**Exercise aim**
From the patch text below, copy out word for word everything from "Therefore, we need" up to and including "insertions(+), 18 deletions(-)".

**Text to read**
[START]

This basically was under the assumption that socket early demux will
resolve it. It's correct that demux happens after PRE_ROUTING, but
before LOCAL_IN.
However, that as-is only partially works, i.e. it works for the case
of established TCP and connected UDP sockets when early demux is
enabled, but not for various other ingress scenarios e.g. unconnected
UDP, request sockets, etc.
Instead of reverting commit a00e76349f35, I think it's worth to fix
it up as there are applications requiring xt_cgroup to match on
ingress and egress side. In order to do so, we need to perform a
full lookup on skb->sk (ingress) miss, similarly as being done in
xt_socket.
Therefore, we need to make use of shared helpers xt_sk_lookup() and
xt_sk_lookup6(). Thanks to Daniel for the report and also additional
testing.
Reported-by: Daniel Mack <daniel@zonque.org>
Fixes: a00e76349f35 ("netfilter: x_tables: allow to use cgroup match for LOCAL_IN nf hooks")
Reference: http://thread.gmane.org/gmane.linux.network/355527
Signed-off-by: Daniel Borkmann <daniel@iogearbox.net>
Tested-by: Daniel Mack <daniel@zonque.org>
Cc: Alexey Perevalov <a.perevalov@samsung.com>
Cc: Florian Westphal <fw@strlen.de>
---
net/netfilter/Kconfig | 5 +++
net/netfilter/xt_cgroup.c | 86 +++++++++++++++++++++++++++++++++++++----------
2 files changed, 73 insertions(+), 18 deletions(-)
diff --git a/net/netfilter/Kconfig b/net/netfilter/Kconfig
index 971cd75..044bd22 100644
--- a/net/netfilter/Kconfig
+++ b/net/netfilter/Kconfig
@@ -960,8 +960,13 @@ config NETFILTER_XT_MATCH_BPF
config NETFILTER_XT_MATCH_CGROUP
tristate '"control group" match support'
+ depends on NETFILTER_XTABLES
depends on NETFILTER_ADVANCED
+ depends on !NF_CONNTRACK || NF_CONNTRACK
+ depends on (IPV6 || IPV6=n)

[END]

**Data section**
[START]

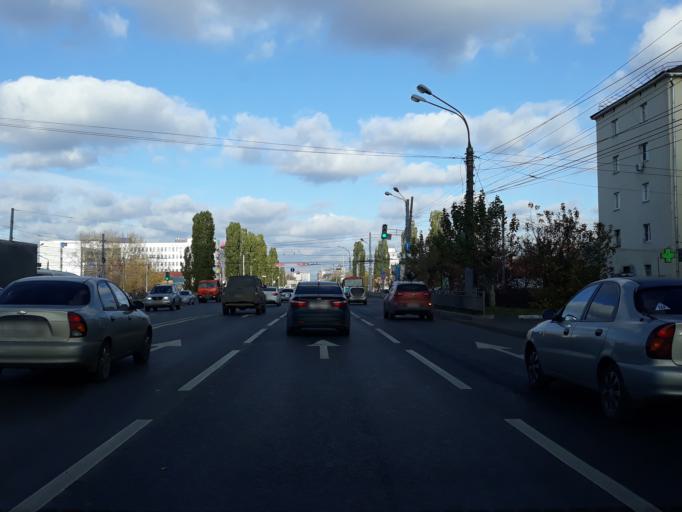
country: RU
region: Nizjnij Novgorod
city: Nizhniy Novgorod
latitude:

[END]

**Result**
Therefore, we need to make use of shared helpers xt_sk_lookup() and
xt_sk_lookup6(). Thanks to Daniel for the report and also additional
testing.
Reported-by: Daniel Mack <daniel@zonque.org>
Fixes: a00e76349f35 ("netfilter: x_tables: allow to use cgroup match for LOCAL_IN nf hooks")
Reference: http://thread.gmane.org/gmane.linux.network/355527
Signed-off-by: Daniel Borkmann <daniel@iogearbox.net>
Tested-by: Daniel Mack <daniel@zonque.org>
Cc: Alexey Perevalov <a.perevalov@samsung.com>
Cc: Florian Westphal <fw@strlen.de>
---
net/netfilter/Kconfig | 5 +++
net/netfilter/xt_cgroup.c | 86 +++++++++++++++++++++++++++++++++++++----------
2 files changed, 73 insertions(+), 18 deletions(-)